I am a perfect example of the kind of unlearning and relearning that Professor Davidson discusses this week in her MOOC, “History and Future of (Mostly) Higher Education.” As a Ph.D. candidate in classical studies, I am more comfortable researching and writing alone in a carrel, handling antiquities such as Greek papyri or Latin manuscripts, than plunging into new media in collaboration with my peers.
This course has been an immersion experience in digital literacy for me. Not that I am completely unfamiliar with those tools and resources, but the MOOC and especially its associated online communities can divide one’s attention among so many opportunities for engagement that it all feels like chaos to my sensibility, by turns liberating and exhausting.
This experience has led me to reflect upon attention and focus, and how the course has shaped my reaction to new media. N. Katherine Hayles, a professor of literature at Duke University, offers one way to conceive of it, distinguishing between what she calls “hyper attention” and “deep attention.” Hyper attention is best exemplified by the responsiveness of talented videogamers, who “negotiat[e] rapidly changing environments in which multiple foci compete for attention.” However, that mode of attention is poorly suited to “focusing for long periods on a noninteractive object such as a Victorian novel or complicated math problem,” where deep attention to one medium is required and tends to perform better.
My training has been almost exclusively in my discipline’s specific practices of deep attention, but this semester one could say I have been unlearning that habit to familiarize myself with new practices of hyper attention. The movement toward MOOCs, with their high variability in topics—and those offered rarely beyond the introductory level—seems to gravitate toward accommodating hyper attention, rather than engaging it productively. Deep attention, for its part, seems incongruent with the aims of MOOCs and the media they employ. And the cultivation of a lifelong discipline, such as the mastery of a craft that a Latin paleographer or a flamenco guitarist pursues, seems outlandish in this context.

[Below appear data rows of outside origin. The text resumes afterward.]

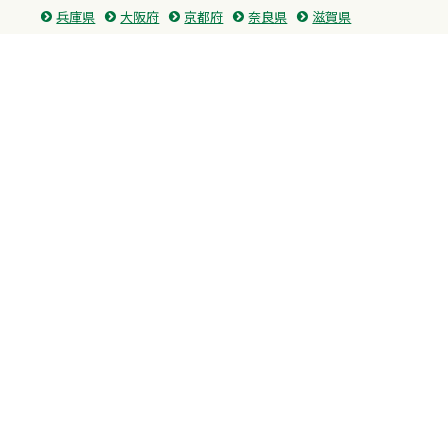
兵庫県
大阪府
京都府
奈良県
滋賀県
三重県
和歌山県
中国・四国
広島県
香川県
愛媛県
徳島県
九州・沖縄
福岡県
佐賀県
長崎県
熊本県
沖縄県
プライバシーポリシー
H.M.GROUP
WAMからのお知らせ
サイトマップ
自習室利用申込
成績保証制度 利用申込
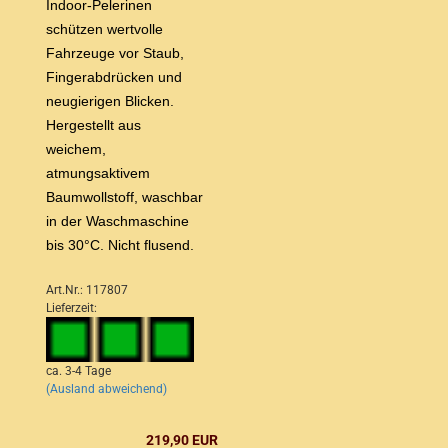
Indoor-Pelerinen
schützen wertvolle
Fahrzeuge vor Staub,
Fingerabdrücken und
neugierigen Blicken.
Hergestellt aus
weichem,
atmungsaktivem
Baumwollstoff, waschbar
in der Waschmaschine
bis 30°C. Nicht flusend.
Art.Nr.: 117807
Lieferzeit:
ca. 3-4 Tage
(Ausland abweichend)
219,90 EUR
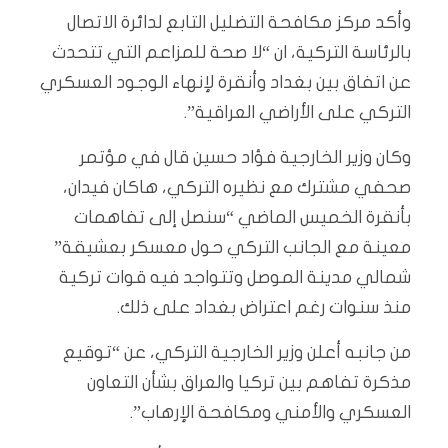
وأكد مركز مكافحة التضليل التابع لدائرة الاتصال
بالرئاسة التركية، ان “لا صحة للمزاعم التي تتحدث
عن اتفاق بين بغداد وأنقرة لإنهاء الوجود العسكري
التركي على الأراضي العراقية”.
وكان وزير الخارجية فؤاد حسين قال في مؤتمر
صحفي مشترك مع نظيره التركي، هاكان فيدان،
بأنقرة الخميس الماضي “سنصل إلى تفاهمات
معينة مع الجانب التركي حول معسكر بعشيقة”
شمالي مدينة الموصل وتتواجد فيه قوات تركية
منذ سنوات رغم اعتراض بغداد على ذلك.
من جانبه أعلن وزير الخارجية التركي، عن “توقيع
مذكرة تفاهم بين تركيا والعراق بشأن التعاون
العسكري والأمني ومكافحة الإرهاب”.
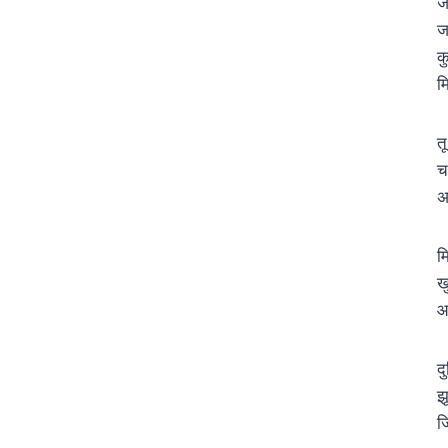
ज
ज
क
म
त
च
अ
म
ख
आ
द
झ
ज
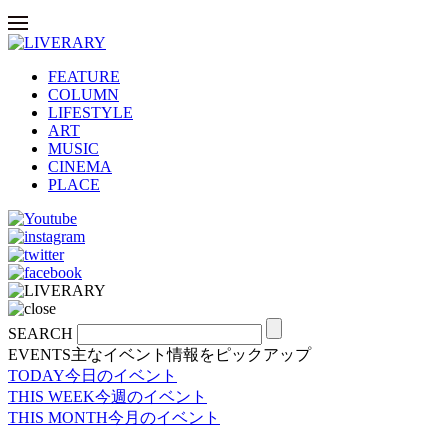
FEATURE
COLUMN
LIFESTYLE
ART
MUSIC
CINEMA
PLACE
SEARCH
EVENTS
主なイベント情報をピックアップ
TODAY
今日のイベント
THIS WEEK
今週のイベント
THIS MONTH
今月のイベント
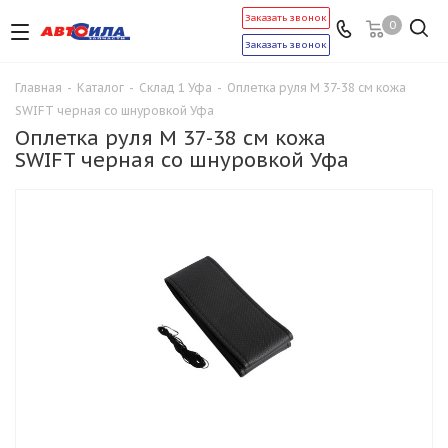
Заказать звонок
0
Заказать звонок
Главная
-
Каталог
-
Склад 1 Уфа
-
Оплетка руля M 37-38 см кожа
SWIFT черная со шнуровкой Уфа
Оплетка руля M 37-38 см кожа
SWIFT черная со шнуровкой Уфа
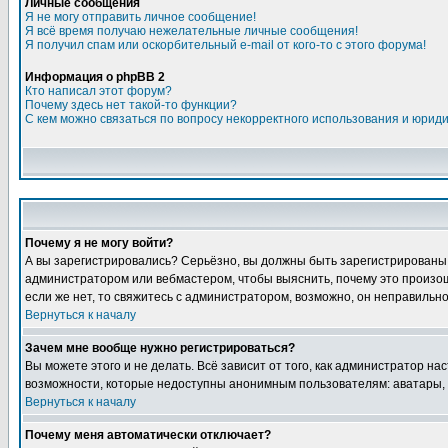
Личные сообщения
Я не могу отправить личное сообщение!
Я всё время получаю нежелательные личные сообщения!
Я получил спам или оскорбительный e-mail от кого-то с этого форума!
Информация о phpBB 2
Кто написал этот форум?
Почему здесь нет такой-то функции?
С кем можно связаться по вопросу некорректного использования и юрид
Почему я не могу войти?
А вы зарегистрировались? Серьёзно, вы должны быть зарегистрированы дл
администратором или вебмастером, чтобы выяснить, почему это произошл
если же нет, то свяжитесь с администратором, возможно, он неправильн
Вернуться к началу
Зачем мне вообще нужно регистрироваться?
Вы можете этого и не делать. Всё зависит от того, как администратор 
возможности, которые недоступны анонимным пользователям: аватары, лич
Вернуться к началу
Почему меня автоматически отключает?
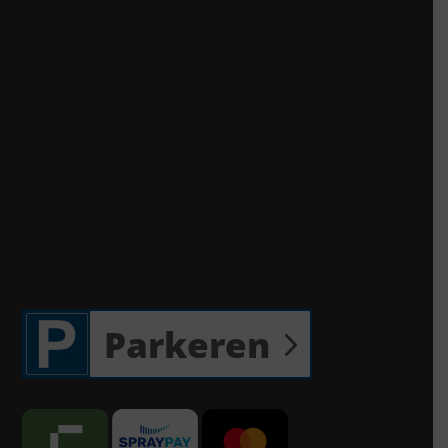
Parkeren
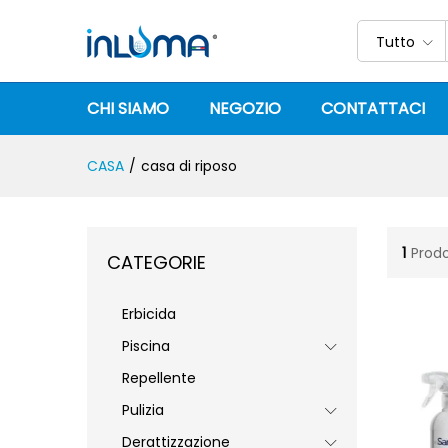
Tutto
CHI SIAMO
NEGOZIO
CONTATTACI
CASA
/
casa di riposo
1
Prodo
CATEGORIE
Erbicida
Piscina
Repellente
Pulizia
Derattizzazione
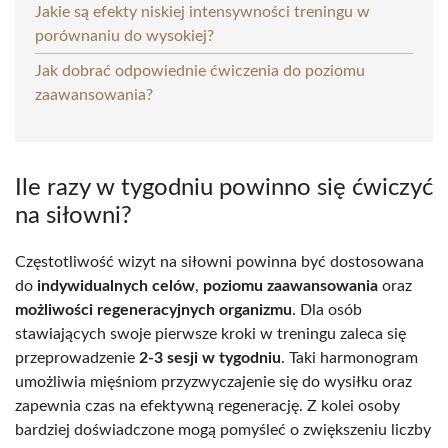
Jakie są efekty niskiej intensywności treningu w
porównaniu do wysokiej?
Jak dobrać odpowiednie ćwiczenia do poziomu
zaawansowania?
Ile razy w tygodniu powinno się ćwiczyć
na siłowni?
Częstotliwość wizyt na siłowni powinna być dostosowana
do
indywidualnych celów
,
poziomu zaawansowania
oraz
możliwości regeneracyjnych organizmu
. Dla osób
stawiających swoje pierwsze kroki w treningu zaleca się
przeprowadzenie
2-3 sesji w tygodniu
. Taki harmonogram
umożliwia mięśniom przyzwyczajenie się do wysiłku oraz
zapewnia czas na efektywną regenerację. Z kolei osoby
bardziej doświadczone mogą pomyśleć o zwiększeniu liczby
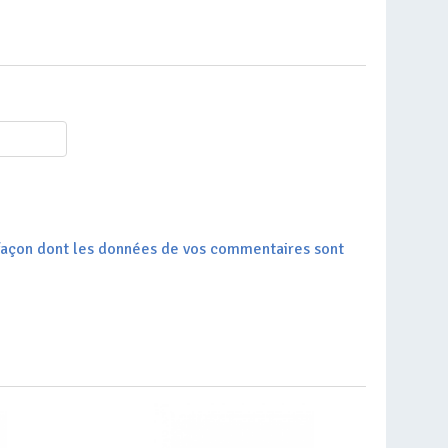
a façon dont les données de vos commentaires sont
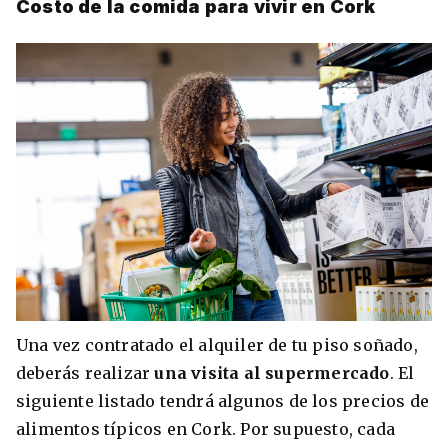
Costo de la comida para vivir en Cork
Una vez contratado el alquiler de tu piso soñado,
deberás realizar
una visita al supermercado
. El
siguiente listado tendrá algunos de los precios de
alimentos típicos en Cork. Por supuesto, cada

The 21st century demands a curriculum of higher education that achieves an integration of those modes of attention so that they complement one another’s deficiencies. Digital media have the potential to enhance learning by introducing the habits and skills associated with hyper attention. From that, one is bound to learn much that should not be dismissed. It is harder to imagine a MOOC, or any existing online education platform for that matter, teaching deep attention in the way that reading literature with a small community of like-minded peers can.
Harder, but perhaps not impossible. One of the big surprises for me has been that, through the “Who’s your favorite teacher?” segments, Professor Davidson’s MOOC has achieved the personal, provocative teaching that one associates with mentoring. The videos and forums call one back to the memory of life-changing teachers from one’s own past, linking past to future in this way. Furthermore, the international aspect of MOOCs multiplies exponentially the potential for conversations with different people. That exchange is going on both inside the forums and outside of the MOOC altogether, in the peripheral exchanges on other social media.
The technology offers a space for encounter between radically different people. That socialization itself demands the meeting of these two different modes of attention: a responsiveness to multiple points of focus and the ability to close out external noise, narrowing in on what is truly essential, hearing one’s partner in dialogue and then perhaps realizing the need to extend that dialogue.
Courses like “ModPo,” taught by Al Filreis, a professor of English at the University of Pennsylvania, brought together a community of readers for the difficult modernist and postmodern poetry that rarely finds an audience beyond the academy. A second iteration of the course, set for September, may find a deepening of the conversation, a network of communities taking shape around and being shaped by the challenging poetry.
Finally, to choose an example from my own field, the Synoikisis Consortium links instructors in courses on advanced ancient Greek at liberal-arts colleges, in order to offer courses that would otherwise not achieve high-enough enrollments. Between those two examples there may be some model of participatory teaching that could approach accomplishments that, beyond the introductory level, require a prolonged depth of attention, exclusive focus, and lifelong dedication.